+++ SUPPLIED INFORMATION

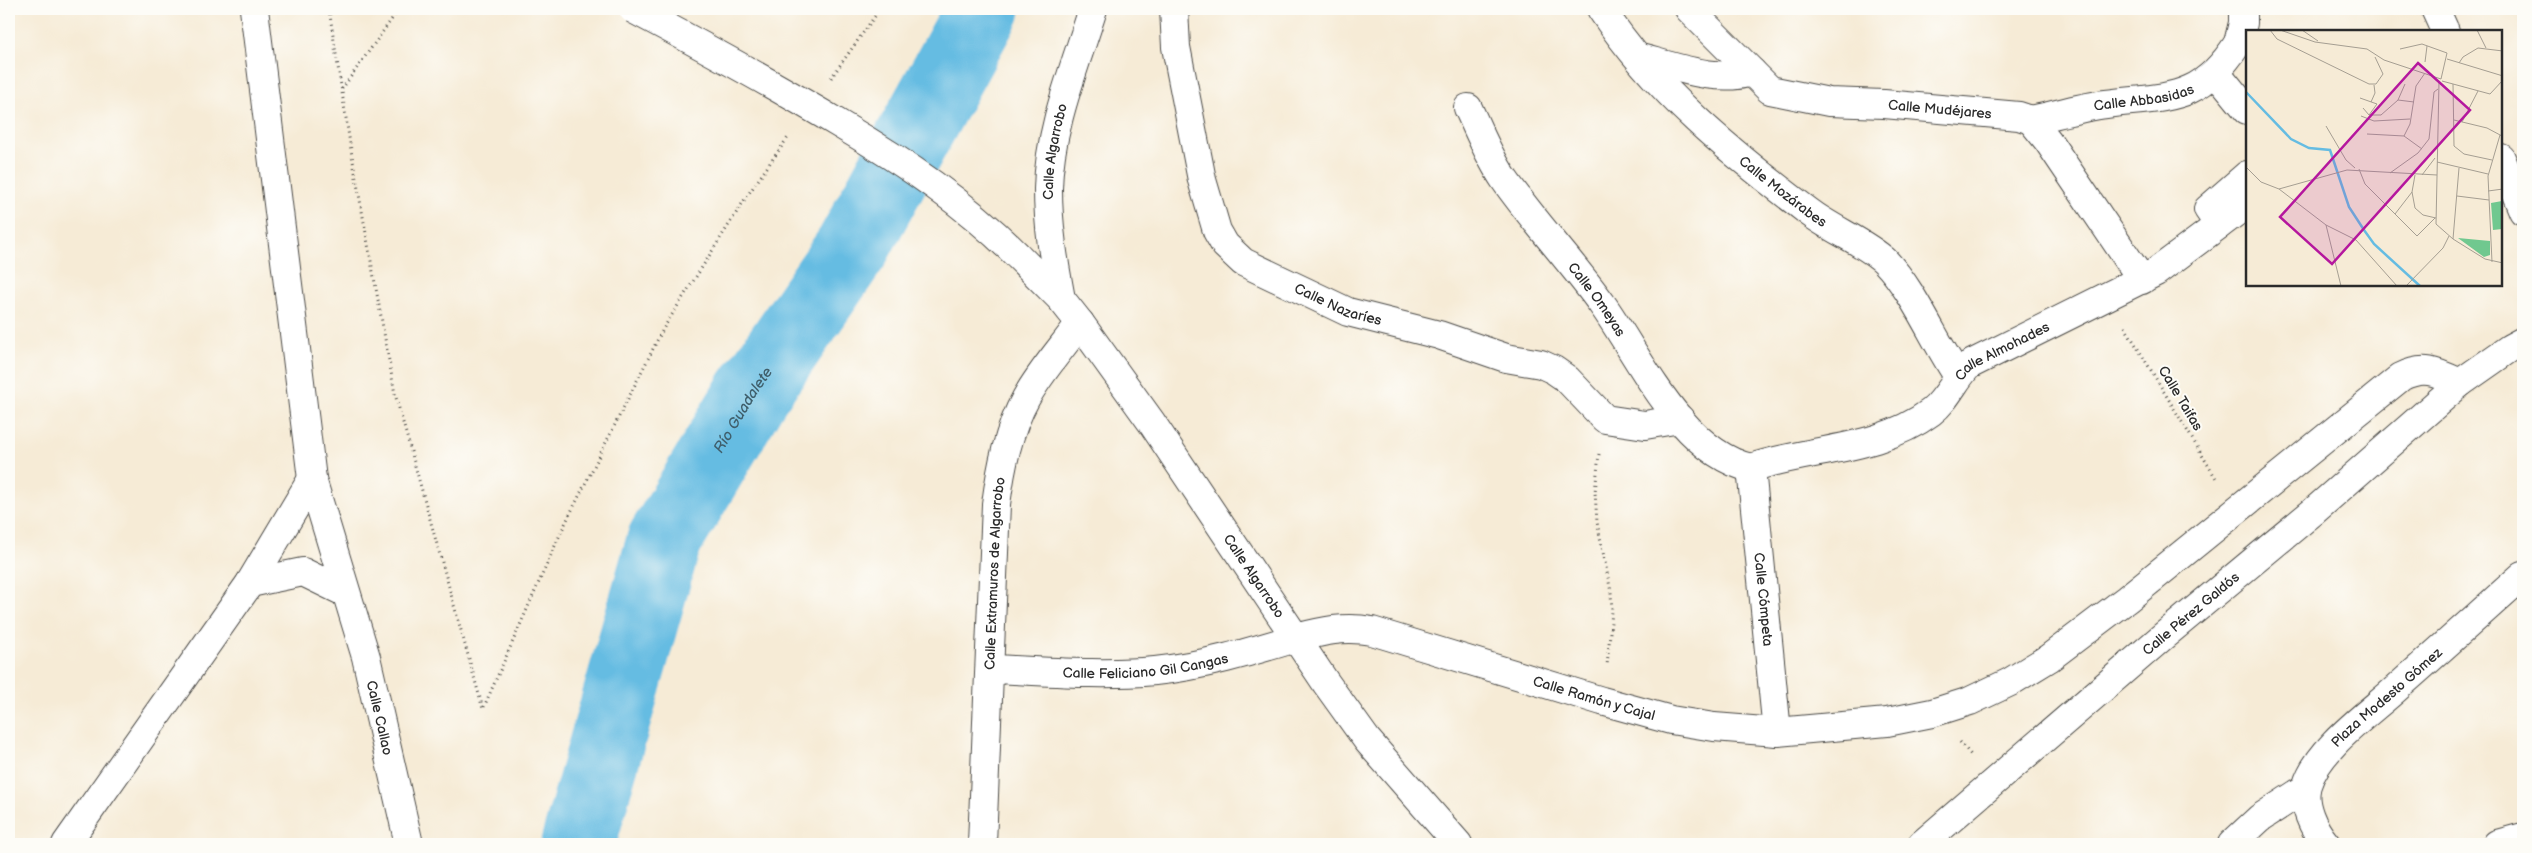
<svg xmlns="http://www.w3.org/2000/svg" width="2532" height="853" viewBox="0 0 2532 853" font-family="'Balsamiq Sans',sans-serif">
  <rect width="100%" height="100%" fill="#fdfcf7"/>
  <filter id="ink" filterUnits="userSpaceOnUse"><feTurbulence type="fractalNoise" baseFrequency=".02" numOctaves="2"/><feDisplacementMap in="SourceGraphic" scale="10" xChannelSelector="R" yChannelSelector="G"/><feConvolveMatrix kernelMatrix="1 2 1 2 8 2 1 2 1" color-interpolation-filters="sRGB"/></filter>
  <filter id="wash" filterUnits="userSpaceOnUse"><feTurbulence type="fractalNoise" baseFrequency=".0096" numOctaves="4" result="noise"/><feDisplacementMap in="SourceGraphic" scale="20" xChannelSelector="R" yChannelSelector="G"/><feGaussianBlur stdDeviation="1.12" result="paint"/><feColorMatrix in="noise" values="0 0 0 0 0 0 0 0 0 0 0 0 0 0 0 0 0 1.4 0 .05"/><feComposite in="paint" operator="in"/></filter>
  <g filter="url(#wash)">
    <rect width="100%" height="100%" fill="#f6ebd6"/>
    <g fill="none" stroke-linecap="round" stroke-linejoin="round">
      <path stroke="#65bce2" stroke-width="75" id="s1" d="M578,844L664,541L752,393L852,248L983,9"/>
    </g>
  </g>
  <g filter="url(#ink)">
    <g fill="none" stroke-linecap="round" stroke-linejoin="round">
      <g stroke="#494845" stroke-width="30">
        <g id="pedestrian">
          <path id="s2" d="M1174,9L1176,47L1202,180L1217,231L1225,245L1243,262L1348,312L1439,335L1506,358L1541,364L1554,370L1567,379L1605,419L1645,425L1680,419"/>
          <polyline points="2238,43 2243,23 2243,9"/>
          <polyline points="2216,72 2247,110"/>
          <polyline points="2219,225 2208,209 2247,175"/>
          <path id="s3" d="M991,669C1045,671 1100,676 1155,671C1203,666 1250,652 1296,638"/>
        </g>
      </g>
      <g stroke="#494845" stroke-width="30">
        <g id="minor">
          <path id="s4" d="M254,9L312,479L366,657L409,844"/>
          <path id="s5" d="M1601,9C1657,93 1729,151 1809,212C1831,229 1866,243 1885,261C1914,291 1934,341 1958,376"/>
          <path id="s6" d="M1689,9L1770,90L1829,102L1884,104L2019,116L2031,120L2048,141L2142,280"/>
          <path d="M1639,58C1675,66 1715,83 1752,72"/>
          <path id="s7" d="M1468,108C1479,131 1489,157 1504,179C1534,222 1571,261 1602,304C1640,357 1681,452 1751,468"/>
          <path id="s8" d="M2031,120C2055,115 2081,107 2106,104C2169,96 2200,102 2238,43"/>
          <path id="s9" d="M1061,299C1054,262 1048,227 1048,189C1049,128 1075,67 1093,9"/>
          <path id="s10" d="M1751,468C1810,448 1879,451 1931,412C1947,400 1955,379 1969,365L2156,272L2247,204"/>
          <path id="s11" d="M1751,468L1777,732"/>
          <polyline points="250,583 303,572 346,593"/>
          <path id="s12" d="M1296,638C1323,631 1344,626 1372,631L1602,701L1671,720L1714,727L1777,732L1887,722L1932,713L1970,701L2010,682L2049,658L2127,599L2401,377C2424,365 2437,372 2460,383"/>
          <polyline points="66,844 250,583 312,479"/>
          <path id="s13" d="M982,844L996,504C1001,468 1008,430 1026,398C1041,371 1062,348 1080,323"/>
          <polyline points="2232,844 2260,818 2306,788"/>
          <path id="s14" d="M2326,844C2314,830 2301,804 2307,785C2318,748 2371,712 2399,686C2441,649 2482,612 2523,575"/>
          <polyline points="2497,844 2523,837"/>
        </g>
      </g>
      <g stroke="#494845" stroke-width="30">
        <g id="tertiary">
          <polyline points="2435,9 2445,31"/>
          <polyline points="2501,158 2523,211"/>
          <path id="s15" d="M1017,255L1061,299L1080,323L1152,423L1326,683L1367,740L1458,844"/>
          <path id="s16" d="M1922,844L2161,638L2314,511L2460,383L2510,348L2523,341"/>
        </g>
      </g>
      <g stroke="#494845" stroke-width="3" stroke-dasharray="1 4" stroke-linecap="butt">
        <polyline points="329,9 351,150 395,394 483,709 562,530 663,329 747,196 789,136"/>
        <polyline points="831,78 880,9"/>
        <polyline points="342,89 399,9"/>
        <polyline points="2125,327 2217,480"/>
        <polyline points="1599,454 1595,492 1597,522 1611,592 1612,611 1607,666"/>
        <polyline points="1960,742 1971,755"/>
      </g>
      <use href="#pedestrian" stroke="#fff" stroke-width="28"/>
      <use href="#minor" stroke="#fff" stroke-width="28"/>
      <use href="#tertiary" stroke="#fff" stroke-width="28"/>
      <g stroke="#494845" stroke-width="30" stroke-linecap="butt">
        <path id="tertiary-bridge" d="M633,9C703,46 773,84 841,125C904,162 965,203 1017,255"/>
      </g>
      <use href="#tertiary-bridge" stroke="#fff" stroke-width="28"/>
    </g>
  </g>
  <g text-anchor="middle" stroke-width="4" stroke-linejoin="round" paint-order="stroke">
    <g font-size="14" fill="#2b2b2b" stroke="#fdfcf7">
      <text dy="5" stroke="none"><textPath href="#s8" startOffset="115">Calle Abbasidas</textPath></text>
      <text dy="5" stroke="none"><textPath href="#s6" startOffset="286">Calle Mudéjares</textPath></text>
      <text dy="5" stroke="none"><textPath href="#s9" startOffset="149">Calle Algarrobo</textPath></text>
      <text dy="5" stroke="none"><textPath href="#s5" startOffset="259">Calle Mozárabes</textPath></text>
      <text dy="5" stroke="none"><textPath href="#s7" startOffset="232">Calle Omeyas</textPath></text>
      <text dy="5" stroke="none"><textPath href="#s2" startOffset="372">Calle Nazaríes</textPath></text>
      <text dy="5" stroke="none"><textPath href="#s10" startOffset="286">Calle Almohades</textPath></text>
      <text transform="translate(2181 398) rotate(59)" y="5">Calle Taifas</text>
      <text dy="5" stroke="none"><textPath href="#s13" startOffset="271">Calle Extramuros de Algarrobo</textPath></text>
      <text dy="5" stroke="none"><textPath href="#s15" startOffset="400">Calle Algarrobo</textPath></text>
      <text dy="5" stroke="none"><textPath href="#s11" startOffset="132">Calle Cómpeta</textPath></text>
      <text dy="5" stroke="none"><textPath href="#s16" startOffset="354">Calle Pérez Galdós</textPath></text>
      <text dy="5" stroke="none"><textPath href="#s3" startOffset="155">Calle Feliciano Gil Cangas</textPath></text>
      <text dy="5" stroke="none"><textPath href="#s12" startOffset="309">Calle Ramón y Cajal</textPath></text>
      <text dy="5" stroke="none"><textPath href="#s14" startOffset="184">Plaza Modesto Gómez</textPath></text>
      <text dy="5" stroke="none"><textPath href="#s4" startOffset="722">Calle Callao</textPath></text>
    </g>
    <g font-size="15" font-style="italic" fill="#3f5e6b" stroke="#fdfcf7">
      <text dy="5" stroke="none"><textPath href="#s1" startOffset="468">Río Guadalete</textPath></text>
    </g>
  </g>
  <g transform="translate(2246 30)">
    <rect width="256" height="256" fill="#f6ebd6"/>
    <path d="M256,171V199L247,200L245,173ZM212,208L244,211V225L238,227Z" fill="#70c88f"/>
    <path fill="none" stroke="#65bce2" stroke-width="2.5" d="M0,62L45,109L63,118L84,120L103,177L118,200L128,214L174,256"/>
    <path fill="none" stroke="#a59e92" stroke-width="1" d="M24,0L31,9L123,54H130L137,44L129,27M34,0L69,12L121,19L138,30L195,49M56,0L72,11M231,0L240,18M154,19L176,14L201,23L195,49M201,29L257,46M179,32L181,16M213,33L217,27L232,18L257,21M196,51L244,64L257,50M193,52L190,194L207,209L239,229L257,233M207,54L208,116L218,124L246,130M114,68L131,74L123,85M152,70L159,54M125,72L129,63L128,55M117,78L123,85H135L152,70L168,72M115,86L128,91L164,89M208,90L241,98L256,106M216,92L232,61M80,96L100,130L109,138M121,104L158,106M158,106L164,94L170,56L179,43M158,106L176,119M191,132L242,144M0,137L15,152L33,159L101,140L191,145M113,139L119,154L171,206L189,188M144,143L172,123L183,109L188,62L192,59M169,145L166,162L169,178L177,185L190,188M176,145L189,128M33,159L80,195L110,210L151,256M242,161L257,159M211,166L243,170M149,184L166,162M80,195L95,256M207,209L213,138M246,232L242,146L254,105M160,256L197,218L203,206"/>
    <path fill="#b5179e" fill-opacity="0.15" stroke="#b5179e" stroke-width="2.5" d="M172,33L224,80L86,234L34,187Z"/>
    <rect width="256" height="256" fill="none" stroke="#2b2b2b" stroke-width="2.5"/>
  </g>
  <rect width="2532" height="853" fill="none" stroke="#fdfcf7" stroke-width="30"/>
</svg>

++++++

# WORK ITEM:
Which lines above carry the string "wash"? Copy those lines.

# ANSWER SPACE:
  <filter id="wash" filterUnits="userSpaceOnUse"><feTurbulence type="fractalNoise" baseFrequency=".0096" numOctaves="4" result="noise"/><feDisplacementMap in="SourceGraphic" scale="20" xChannelSelector="R" yChannelSelector="G"/><feGaussianBlur stdDeviation="1.12" result="paint"/><feColorMatrix in="noise" values="0 0 0 0 0 0 0 0 0 0 0 0 0 0 0 0 0 1.4 0 .05"/><feComposite in="paint" operator="in"/></filter>
  <g filter="url(#wash)">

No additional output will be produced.